Below is federal data on the loans students use to pay for American Medical Sciences Center— how much they borrow, how that debt is spread across the student body, and what it costs to pay back. The data below is drawn directly from federal sources.
Among first-year students at American Medical Sciences Center, 81% of new students use loans toward freshman-year expenses, borrowing on average $4,510 per student, private and federal loans combined.
Federal loans alone average $4,510, equal to roughly 82.0% of the $5,500 first-year federal borrowing limit for a typical dependent freshman. Remember the all-undergraduate figures below leave out private loans, so they will look lower than this private-plus-federal freshman amount.
For undergraduates overall at American Medical Sciences Center, 80% finance part of their studies with federal loans, borrowing on average $5,047 a year. This works out to 11.9% above the $4,510 freshmen take on.
Borrowing the same amount each year would add up to roughly $10,094 by year two and around $20,188 across a four-year program. This projection keeps yearly federal borrowing flat and excludes private and Parent PLUS loans.
| Undergraduate federal borrowing | Value |
|---|---|
| Share using federal loans | 80% |
| Average federal loan per year | $5,047 |
| Undergraduates with a federal loan | 316 |
| Total federal loans (one year) | $1,594,765 |
The median student at American Medical Sciences Center borrows $15,418 in federal student loans.
| Borrower group | Median federal debt |
|---|---|
| All federal borrowers | $15,418 |
Half of all borrowers fall between the 25th and 75th percentiles shown below for American Medical Sciences Center.

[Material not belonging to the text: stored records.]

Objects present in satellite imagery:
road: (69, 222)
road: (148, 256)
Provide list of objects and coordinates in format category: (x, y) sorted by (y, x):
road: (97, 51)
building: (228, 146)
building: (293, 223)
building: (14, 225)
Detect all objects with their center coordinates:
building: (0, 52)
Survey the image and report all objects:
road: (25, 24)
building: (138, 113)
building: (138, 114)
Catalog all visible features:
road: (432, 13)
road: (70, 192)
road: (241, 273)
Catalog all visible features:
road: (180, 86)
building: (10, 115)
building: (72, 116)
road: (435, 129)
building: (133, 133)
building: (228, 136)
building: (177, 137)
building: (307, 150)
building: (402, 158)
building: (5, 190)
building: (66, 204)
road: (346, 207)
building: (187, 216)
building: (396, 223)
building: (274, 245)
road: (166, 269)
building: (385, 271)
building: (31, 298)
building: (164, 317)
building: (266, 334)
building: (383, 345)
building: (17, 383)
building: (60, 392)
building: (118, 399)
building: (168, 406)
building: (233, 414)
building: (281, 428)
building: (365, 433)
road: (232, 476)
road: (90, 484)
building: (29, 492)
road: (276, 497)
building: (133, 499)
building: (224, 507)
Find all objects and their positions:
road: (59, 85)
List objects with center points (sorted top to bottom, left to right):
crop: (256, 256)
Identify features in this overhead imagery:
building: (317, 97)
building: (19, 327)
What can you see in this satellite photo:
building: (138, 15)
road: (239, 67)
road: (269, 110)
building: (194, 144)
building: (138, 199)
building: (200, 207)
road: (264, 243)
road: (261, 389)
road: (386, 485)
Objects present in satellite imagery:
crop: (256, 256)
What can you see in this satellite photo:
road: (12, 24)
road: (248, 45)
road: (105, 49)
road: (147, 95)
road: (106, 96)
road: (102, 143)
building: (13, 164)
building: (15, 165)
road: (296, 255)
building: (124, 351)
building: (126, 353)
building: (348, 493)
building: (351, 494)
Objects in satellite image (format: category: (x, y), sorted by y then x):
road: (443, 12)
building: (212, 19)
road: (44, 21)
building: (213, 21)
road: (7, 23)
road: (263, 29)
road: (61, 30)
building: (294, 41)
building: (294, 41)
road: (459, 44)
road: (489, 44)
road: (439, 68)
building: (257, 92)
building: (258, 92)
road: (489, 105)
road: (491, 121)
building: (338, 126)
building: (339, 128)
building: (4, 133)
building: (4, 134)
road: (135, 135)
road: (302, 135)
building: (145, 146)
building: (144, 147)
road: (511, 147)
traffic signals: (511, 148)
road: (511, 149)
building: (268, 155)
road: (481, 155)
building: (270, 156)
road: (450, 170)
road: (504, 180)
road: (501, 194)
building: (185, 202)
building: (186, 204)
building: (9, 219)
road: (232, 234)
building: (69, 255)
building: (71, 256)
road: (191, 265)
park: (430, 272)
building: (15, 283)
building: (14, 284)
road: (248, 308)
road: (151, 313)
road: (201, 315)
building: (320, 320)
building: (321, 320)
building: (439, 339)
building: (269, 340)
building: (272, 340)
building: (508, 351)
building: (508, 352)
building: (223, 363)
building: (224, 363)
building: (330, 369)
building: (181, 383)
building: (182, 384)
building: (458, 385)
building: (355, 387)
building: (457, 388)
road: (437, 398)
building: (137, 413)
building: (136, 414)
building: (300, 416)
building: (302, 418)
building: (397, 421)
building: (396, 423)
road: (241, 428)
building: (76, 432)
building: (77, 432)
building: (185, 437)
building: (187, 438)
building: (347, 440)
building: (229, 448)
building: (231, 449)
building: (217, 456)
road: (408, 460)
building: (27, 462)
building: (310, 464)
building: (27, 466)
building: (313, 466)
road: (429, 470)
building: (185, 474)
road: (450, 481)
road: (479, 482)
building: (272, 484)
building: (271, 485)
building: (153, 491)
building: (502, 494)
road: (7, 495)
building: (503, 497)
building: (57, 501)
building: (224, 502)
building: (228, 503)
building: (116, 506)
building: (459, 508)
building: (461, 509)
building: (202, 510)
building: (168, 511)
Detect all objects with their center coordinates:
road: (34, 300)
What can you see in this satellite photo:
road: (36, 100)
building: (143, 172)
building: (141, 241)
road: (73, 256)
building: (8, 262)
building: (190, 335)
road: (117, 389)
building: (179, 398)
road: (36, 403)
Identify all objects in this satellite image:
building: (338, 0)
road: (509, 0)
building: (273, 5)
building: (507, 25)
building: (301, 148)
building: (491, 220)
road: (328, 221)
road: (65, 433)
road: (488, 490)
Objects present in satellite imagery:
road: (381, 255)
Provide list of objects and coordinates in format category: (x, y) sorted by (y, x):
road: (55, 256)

| Percentile | Cumulative Federal Debt |
|---|---|
| 25th percentile | $13,376 |
| 75th percentile | $16,303 |
Repayment burden translates the debt figures into what a borrower actually pays each month. American Medical Sciences Center.
The default rate measures how many borrowers fall behind and ultimately fail to repay their federal loans. Two-year cohort default-rate data for American Medical Sciences Center follows.
| Metric | Value |
|---|---|
| 2-year cohort default rate | 0% |
| Borrowers in the cohort | 1 |
This rate follows a borrower cohort from the start of repayment through the two-year window the Department of Education uses.
Subsidized and Unsubsidized Loans
Unsubsidized federal student loans accrue interest every month — even while you are still enrolled. Unless you pay that interest as it builds, the balance you owe at graduation can be noticeably higher than the amount you originally borrowed.
Worth Knowing
Declaring bankruptcy does not erase federal student loan debt. If you stop paying, the federal government can garnish a portion of your wages until the loans are repaid.
References
More about our data sources and methodologies.